La sua voce divenne un lungo urlo stridulo. Colto dal parossismo, senza rendersi conto di ciò che stava facendo, Raistlin cominciò ad artigliarsi la pelle con le unghie come se la sua faccia fosse una maschera, e gli fosse possibile strapparsela dalle ossa.

«Smettila, Raistlin! Cosa stai facendo? Smettila, per favore!»

Riusciva appena a sentire la voce. Mani gentili ma ferme gli afferrarono i polsi, ma lui le respinse lottando. E, poi, la follia cessò. Le acque buie e spaventose nelle quali stava affogando retrocessero, lasciandolo calmo e prosciugato. Ancora una volta poteva vedere, sentire e ascoltare. Il volto gli bruciava. Abbassando lo sguardo, vide sangue sulle proprie unghie.

«Raistlin!» Era la voce di Crysania. Sollevò lo sguardo e la vide dritta davanti a lui che gli teneva le mani scostate dal viso. Lo fissava con occhi sgranati, pieni di preoccupazione.

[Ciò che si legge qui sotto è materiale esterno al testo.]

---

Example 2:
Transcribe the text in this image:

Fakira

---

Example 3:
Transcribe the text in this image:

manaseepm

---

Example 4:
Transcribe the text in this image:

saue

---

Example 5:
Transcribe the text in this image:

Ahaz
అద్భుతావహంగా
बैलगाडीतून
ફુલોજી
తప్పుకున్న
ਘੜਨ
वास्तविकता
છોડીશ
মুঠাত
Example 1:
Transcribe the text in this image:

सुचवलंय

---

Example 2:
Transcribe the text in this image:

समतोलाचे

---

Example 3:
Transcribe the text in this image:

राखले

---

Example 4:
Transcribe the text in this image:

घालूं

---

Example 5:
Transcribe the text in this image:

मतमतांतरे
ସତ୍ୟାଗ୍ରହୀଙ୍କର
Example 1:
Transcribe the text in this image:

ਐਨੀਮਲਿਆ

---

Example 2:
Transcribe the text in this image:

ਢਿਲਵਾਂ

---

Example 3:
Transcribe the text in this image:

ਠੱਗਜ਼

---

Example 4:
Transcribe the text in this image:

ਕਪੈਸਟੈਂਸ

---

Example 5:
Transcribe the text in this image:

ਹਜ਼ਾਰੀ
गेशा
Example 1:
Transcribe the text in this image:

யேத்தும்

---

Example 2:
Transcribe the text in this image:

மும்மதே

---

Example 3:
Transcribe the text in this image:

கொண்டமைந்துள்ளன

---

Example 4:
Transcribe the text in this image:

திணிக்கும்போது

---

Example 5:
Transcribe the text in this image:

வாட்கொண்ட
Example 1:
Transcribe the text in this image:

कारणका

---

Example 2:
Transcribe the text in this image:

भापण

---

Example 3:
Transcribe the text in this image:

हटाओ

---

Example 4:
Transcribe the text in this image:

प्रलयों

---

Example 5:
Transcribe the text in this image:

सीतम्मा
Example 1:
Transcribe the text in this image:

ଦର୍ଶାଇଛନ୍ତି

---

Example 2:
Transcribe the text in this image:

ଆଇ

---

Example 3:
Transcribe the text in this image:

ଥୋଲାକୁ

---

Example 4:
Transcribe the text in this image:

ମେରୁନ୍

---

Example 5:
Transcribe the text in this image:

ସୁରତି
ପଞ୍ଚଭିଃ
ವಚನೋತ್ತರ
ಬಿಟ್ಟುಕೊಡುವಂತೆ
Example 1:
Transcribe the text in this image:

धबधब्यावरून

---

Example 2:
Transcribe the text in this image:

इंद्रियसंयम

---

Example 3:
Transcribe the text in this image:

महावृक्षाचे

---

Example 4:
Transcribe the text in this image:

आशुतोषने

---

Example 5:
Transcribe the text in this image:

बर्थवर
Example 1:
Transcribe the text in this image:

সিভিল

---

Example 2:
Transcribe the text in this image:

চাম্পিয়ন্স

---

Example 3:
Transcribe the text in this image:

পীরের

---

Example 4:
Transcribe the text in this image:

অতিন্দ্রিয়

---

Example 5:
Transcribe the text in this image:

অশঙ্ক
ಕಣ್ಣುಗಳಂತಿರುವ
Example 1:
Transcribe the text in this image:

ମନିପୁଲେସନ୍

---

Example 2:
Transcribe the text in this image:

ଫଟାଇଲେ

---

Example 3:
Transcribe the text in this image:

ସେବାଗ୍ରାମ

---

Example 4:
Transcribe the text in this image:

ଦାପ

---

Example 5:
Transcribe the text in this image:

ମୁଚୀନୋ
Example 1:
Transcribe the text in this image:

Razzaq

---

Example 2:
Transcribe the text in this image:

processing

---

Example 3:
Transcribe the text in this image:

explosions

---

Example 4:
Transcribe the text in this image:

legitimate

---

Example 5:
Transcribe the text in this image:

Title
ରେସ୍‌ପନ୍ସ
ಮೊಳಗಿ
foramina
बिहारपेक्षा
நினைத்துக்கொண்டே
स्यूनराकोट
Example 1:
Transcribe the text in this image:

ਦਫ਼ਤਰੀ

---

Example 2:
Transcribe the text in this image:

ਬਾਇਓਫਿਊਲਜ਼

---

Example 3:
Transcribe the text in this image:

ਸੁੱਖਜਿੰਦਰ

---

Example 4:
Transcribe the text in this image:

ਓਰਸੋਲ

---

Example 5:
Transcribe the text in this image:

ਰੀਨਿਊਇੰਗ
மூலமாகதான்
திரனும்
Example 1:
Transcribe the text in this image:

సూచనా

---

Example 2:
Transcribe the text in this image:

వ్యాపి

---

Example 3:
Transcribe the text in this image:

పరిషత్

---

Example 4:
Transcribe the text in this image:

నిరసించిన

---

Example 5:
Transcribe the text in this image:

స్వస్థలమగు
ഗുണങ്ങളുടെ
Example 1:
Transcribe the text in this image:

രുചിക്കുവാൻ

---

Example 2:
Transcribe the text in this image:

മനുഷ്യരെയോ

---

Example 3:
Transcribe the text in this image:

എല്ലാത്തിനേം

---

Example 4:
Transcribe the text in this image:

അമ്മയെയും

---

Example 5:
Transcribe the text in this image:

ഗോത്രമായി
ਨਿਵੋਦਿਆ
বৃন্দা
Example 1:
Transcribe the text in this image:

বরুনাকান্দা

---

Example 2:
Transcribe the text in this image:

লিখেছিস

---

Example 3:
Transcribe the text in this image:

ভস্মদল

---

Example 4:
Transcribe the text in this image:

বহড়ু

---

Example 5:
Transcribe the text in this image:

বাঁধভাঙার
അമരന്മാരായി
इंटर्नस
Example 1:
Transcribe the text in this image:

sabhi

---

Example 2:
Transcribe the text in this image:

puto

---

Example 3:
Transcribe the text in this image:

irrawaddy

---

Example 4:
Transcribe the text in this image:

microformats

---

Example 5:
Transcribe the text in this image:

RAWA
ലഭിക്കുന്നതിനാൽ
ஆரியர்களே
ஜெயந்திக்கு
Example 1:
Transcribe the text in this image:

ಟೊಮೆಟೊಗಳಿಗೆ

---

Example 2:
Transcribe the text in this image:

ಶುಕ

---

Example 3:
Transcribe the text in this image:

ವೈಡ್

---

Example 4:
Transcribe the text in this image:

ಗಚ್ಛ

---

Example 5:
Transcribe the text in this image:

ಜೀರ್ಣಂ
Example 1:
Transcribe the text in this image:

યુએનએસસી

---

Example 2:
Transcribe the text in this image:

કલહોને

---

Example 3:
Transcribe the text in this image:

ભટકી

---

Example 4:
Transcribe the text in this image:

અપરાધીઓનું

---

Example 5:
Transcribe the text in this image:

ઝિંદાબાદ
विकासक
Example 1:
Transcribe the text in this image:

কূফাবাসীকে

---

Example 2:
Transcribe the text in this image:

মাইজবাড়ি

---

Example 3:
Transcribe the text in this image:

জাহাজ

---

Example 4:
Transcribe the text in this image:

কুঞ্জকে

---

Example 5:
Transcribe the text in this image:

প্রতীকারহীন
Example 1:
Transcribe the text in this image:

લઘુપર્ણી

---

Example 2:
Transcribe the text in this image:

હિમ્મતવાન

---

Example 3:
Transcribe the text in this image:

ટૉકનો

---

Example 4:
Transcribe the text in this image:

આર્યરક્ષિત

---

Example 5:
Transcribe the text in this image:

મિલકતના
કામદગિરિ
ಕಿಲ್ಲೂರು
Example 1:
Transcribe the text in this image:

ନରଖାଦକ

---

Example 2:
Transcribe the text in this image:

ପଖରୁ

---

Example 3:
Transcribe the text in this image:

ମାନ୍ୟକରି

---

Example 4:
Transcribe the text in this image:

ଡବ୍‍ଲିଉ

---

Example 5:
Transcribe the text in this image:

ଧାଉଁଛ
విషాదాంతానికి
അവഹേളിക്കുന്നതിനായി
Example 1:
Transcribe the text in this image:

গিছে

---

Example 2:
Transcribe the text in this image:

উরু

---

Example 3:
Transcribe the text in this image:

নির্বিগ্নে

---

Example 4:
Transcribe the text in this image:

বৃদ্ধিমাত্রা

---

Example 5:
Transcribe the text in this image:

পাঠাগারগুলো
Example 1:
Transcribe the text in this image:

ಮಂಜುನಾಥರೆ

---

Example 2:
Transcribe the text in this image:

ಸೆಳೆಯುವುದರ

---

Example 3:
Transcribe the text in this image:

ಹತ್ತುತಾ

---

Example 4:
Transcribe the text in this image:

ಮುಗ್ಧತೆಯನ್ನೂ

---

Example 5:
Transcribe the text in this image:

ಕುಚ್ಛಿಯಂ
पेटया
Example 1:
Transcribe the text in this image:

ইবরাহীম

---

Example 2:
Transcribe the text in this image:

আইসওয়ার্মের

«Sto bene,» disse Raistlin, in tono gelido. «Lasciami solo!» Ma, proprio mentre parlava, sospirò e tornò ad abbassare la testa, rabbrividendo quando l’orrore del sogno lo investì. Tirò fuori un fazzoletto pulito dalla tasca e cominciò a detergersi le ferite sul viso.

«No, non è vero,» mormorò Crysania, togliendogli il fazzoletto dalla mano tremante e toccandogli con delicatezza quei tagli sanguinanti. «Per favore, lasciamelo fare,» disse, mentre Raistlin ringhiava qualcosa d’inintelligibile. «So che non mi permetterai di guarirti, ma qui vicino c’è un limpido ruscello. Vieni, e bevi un po’ d’acqua, riposati e lascia che ti lavi io le ferite.»

Parole amare e taglienti erano sulle labbra di Raistlin. Sollevò una mano per respingerla. Ma poi si rese conto di non volere che lei se ne andasse. Quando Crysania era con lui, la tenebra del sogno si allontanava. Il tocco della calda pelle umana era confortante dopo le dita gelide della morte.